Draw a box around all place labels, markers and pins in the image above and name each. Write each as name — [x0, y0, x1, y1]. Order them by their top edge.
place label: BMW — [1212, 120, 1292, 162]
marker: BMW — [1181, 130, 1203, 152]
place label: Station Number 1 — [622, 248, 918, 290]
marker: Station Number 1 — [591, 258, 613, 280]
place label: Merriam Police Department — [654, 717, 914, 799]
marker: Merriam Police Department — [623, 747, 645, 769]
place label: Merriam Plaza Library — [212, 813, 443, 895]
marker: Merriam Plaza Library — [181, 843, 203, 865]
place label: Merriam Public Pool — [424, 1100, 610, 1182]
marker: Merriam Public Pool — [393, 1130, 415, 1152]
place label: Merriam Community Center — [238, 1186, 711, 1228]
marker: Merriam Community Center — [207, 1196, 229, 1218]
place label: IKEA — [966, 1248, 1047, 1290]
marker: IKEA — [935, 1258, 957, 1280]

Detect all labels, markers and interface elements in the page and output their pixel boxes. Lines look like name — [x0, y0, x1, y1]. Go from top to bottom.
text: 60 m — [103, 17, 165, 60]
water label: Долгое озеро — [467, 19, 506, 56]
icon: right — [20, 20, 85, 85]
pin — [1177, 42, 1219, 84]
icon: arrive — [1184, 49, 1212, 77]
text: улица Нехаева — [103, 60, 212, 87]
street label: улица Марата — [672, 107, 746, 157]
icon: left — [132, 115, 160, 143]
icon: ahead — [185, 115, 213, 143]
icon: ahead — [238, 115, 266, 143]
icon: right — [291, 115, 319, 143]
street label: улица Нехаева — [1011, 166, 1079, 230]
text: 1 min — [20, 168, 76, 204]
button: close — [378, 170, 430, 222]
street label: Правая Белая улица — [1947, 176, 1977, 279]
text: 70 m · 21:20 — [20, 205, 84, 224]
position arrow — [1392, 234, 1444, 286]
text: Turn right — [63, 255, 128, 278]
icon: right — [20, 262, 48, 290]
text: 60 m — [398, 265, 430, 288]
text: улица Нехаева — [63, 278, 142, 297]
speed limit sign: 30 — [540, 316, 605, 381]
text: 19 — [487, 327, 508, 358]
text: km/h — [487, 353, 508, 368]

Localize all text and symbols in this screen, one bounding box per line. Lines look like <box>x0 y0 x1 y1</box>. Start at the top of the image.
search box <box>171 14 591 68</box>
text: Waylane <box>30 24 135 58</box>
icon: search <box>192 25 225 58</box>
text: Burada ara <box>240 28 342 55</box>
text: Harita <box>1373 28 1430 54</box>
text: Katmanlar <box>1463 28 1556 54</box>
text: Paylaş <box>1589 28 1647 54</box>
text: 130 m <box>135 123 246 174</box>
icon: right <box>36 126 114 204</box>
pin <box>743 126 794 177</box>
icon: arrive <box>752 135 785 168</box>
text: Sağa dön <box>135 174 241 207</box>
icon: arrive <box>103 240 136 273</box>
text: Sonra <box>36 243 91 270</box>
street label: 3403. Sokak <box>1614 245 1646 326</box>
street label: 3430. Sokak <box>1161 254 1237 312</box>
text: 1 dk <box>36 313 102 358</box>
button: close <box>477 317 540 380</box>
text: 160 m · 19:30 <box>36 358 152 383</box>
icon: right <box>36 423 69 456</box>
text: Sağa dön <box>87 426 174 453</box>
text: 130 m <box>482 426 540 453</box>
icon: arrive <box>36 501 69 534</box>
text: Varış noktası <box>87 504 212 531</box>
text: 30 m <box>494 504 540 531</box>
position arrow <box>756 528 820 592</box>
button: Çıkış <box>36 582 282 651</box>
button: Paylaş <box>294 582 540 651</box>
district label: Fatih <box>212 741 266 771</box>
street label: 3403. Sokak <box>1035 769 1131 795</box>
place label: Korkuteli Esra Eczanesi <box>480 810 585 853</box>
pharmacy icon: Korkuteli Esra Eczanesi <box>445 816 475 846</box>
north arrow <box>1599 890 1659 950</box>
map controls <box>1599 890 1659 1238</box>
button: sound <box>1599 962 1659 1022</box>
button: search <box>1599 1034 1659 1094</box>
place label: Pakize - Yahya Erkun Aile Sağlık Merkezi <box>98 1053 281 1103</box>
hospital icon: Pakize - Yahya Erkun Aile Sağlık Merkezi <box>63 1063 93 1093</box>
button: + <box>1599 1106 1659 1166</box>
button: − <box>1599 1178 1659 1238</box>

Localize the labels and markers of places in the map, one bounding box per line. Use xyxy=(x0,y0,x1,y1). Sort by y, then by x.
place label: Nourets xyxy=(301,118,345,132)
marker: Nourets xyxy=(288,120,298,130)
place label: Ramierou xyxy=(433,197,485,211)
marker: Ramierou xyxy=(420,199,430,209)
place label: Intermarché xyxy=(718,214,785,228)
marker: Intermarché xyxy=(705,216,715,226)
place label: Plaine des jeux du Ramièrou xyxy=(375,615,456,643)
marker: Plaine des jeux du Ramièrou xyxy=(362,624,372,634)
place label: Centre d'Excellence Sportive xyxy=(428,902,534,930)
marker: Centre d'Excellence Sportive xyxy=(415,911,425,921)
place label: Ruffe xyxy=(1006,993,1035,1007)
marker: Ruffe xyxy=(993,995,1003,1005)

··········

**Task to carry out**.
Give back every line of the material, exactly as written.

**Your response**.
Draw a box around all place labels, markers and pins in the image above and name each. Write each as name — [x0, y0, x1, y1]. Order them by their top edge.
place label: BMW — [1212, 120, 1292, 162]
marker: BMW — [1181, 130, 1203, 152]
place label: Station Number 1 — [622, 248, 918, 290]
marker: Station Number 1 — [591, 258, 613, 280]
place label: Merriam Police Department — [654, 717, 914, 799]
marker: Merriam Police Department — [623, 747, 645, 769]
place label: Merriam Plaza Library — [212, 813, 443, 895]
marker: Merriam Plaza Library — [181, 843, 203, 865]
place label: Merriam Public Pool — [424, 1100, 610, 1182]
marker: Merriam Public Pool — [393, 1130, 415, 1152]
place label: Merriam Community Center — [238, 1186, 711, 1228]
marker: Merriam Community Center — [207, 1196, 229, 1218]
place label: IKEA — [966, 1248, 1047, 1290]
marker: IKEA — [935, 1258, 957, 1280]

Detect all labels, markers and interface elements in the page and output their pixel boxes. Lines look like name — [x0, y0, x1, y1]. Go from top to bottom.
text: 60 m — [103, 17, 165, 60]
water label: Долгое озеро — [467, 19, 506, 56]
icon: right — [20, 20, 85, 85]
pin — [1177, 42, 1219, 84]
icon: arrive — [1184, 49, 1212, 77]
text: улица Нехаева — [103, 60, 212, 87]
street label: улица Марата — [672, 107, 746, 157]
icon: left — [132, 115, 160, 143]
icon: ahead — [185, 115, 213, 143]
icon: ahead — [238, 115, 266, 143]
icon: right — [291, 115, 319, 143]
street label: улица Нехаева — [1011, 166, 1079, 230]
text: 1 min — [20, 168, 76, 204]
button: close — [378, 170, 430, 222]
street label: Правая Белая улица — [1947, 176, 1977, 279]
text: 70 m · 21:20 — [20, 205, 84, 224]
position arrow — [1392, 234, 1444, 286]
text: Turn right — [63, 255, 128, 278]
icon: right — [20, 262, 48, 290]
text: 60 m — [398, 265, 430, 288]
text: улица Нехаева — [63, 278, 142, 297]
speed limit sign: 30 — [540, 316, 605, 381]
text: 19 — [487, 327, 508, 358]
text: km/h — [487, 353, 508, 368]

Localize all text and symbols in this screen, one bounding box per line. Lines look like <box>x0 y0 x1 y1</box>. Start at the top of the image.
search box <box>171 14 591 68</box>
text: Waylane <box>30 24 135 58</box>
icon: search <box>192 25 225 58</box>
text: Burada ara <box>240 28 342 55</box>
text: Harita <box>1373 28 1430 54</box>
text: Katmanlar <box>1463 28 1556 54</box>
text: Paylaş <box>1589 28 1647 54</box>
text: 130 m <box>135 123 246 174</box>
icon: right <box>36 126 114 204</box>
pin <box>743 126 794 177</box>
icon: arrive <box>752 135 785 168</box>
text: Sağa dön <box>135 174 241 207</box>
icon: arrive <box>103 240 136 273</box>
text: Sonra <box>36 243 91 270</box>
street label: 3403. Sokak <box>1614 245 1646 326</box>
street label: 3430. Sokak <box>1161 254 1237 312</box>
text: 1 dk <box>36 313 102 358</box>
button: close <box>477 317 540 380</box>
text: 160 m · 19:30 <box>36 358 152 383</box>
icon: right <box>36 423 69 456</box>
text: Sağa dön <box>87 426 174 453</box>
text: 130 m <box>482 426 540 453</box>
icon: arrive <box>36 501 69 534</box>
text: Varış noktası <box>87 504 212 531</box>
text: 30 m <box>494 504 540 531</box>
position arrow <box>756 528 820 592</box>
button: Çıkış <box>36 582 282 651</box>
button: Paylaş <box>294 582 540 651</box>
district label: Fatih <box>212 741 266 771</box>
street label: 3403. Sokak <box>1035 769 1131 795</box>
place label: Korkuteli Esra Eczanesi <box>480 810 585 853</box>
pharmacy icon: Korkuteli Esra Eczanesi <box>445 816 475 846</box>
north arrow <box>1599 890 1659 950</box>
map controls <box>1599 890 1659 1238</box>
button: sound <box>1599 962 1659 1022</box>
button: search <box>1599 1034 1659 1094</box>
place label: Pakize - Yahya Erkun Aile Sağlık Merkezi <box>98 1053 281 1103</box>
hospital icon: Pakize - Yahya Erkun Aile Sağlık Merkezi <box>63 1063 93 1093</box>
button: + <box>1599 1106 1659 1166</box>
button: − <box>1599 1178 1659 1238</box>

Localize the labels and markers of places in the map, one bounding box per line. Use xyxy=(x0,y0,x1,y1). Sort by y, then by x.
place label: Nourets xyxy=(301,118,345,132)
marker: Nourets xyxy=(288,120,298,130)
place label: Ramierou xyxy=(433,197,485,211)
marker: Ramierou xyxy=(420,199,430,209)
place label: Intermarché xyxy=(718,214,785,228)
marker: Intermarché xyxy=(705,216,715,226)
place label: Plaine des jeux du Ramièrou xyxy=(375,615,456,643)
marker: Plaine des jeux du Ramièrou xyxy=(362,624,372,634)
place label: Centre d'Excellence Sportive xyxy=(428,902,534,930)
marker: Centre d'Excellence Sportive xyxy=(415,911,425,921)
place label: Ruffe xyxy=(1006,993,1035,1007)
marker: Ruffe xyxy=(993,995,1003,1005)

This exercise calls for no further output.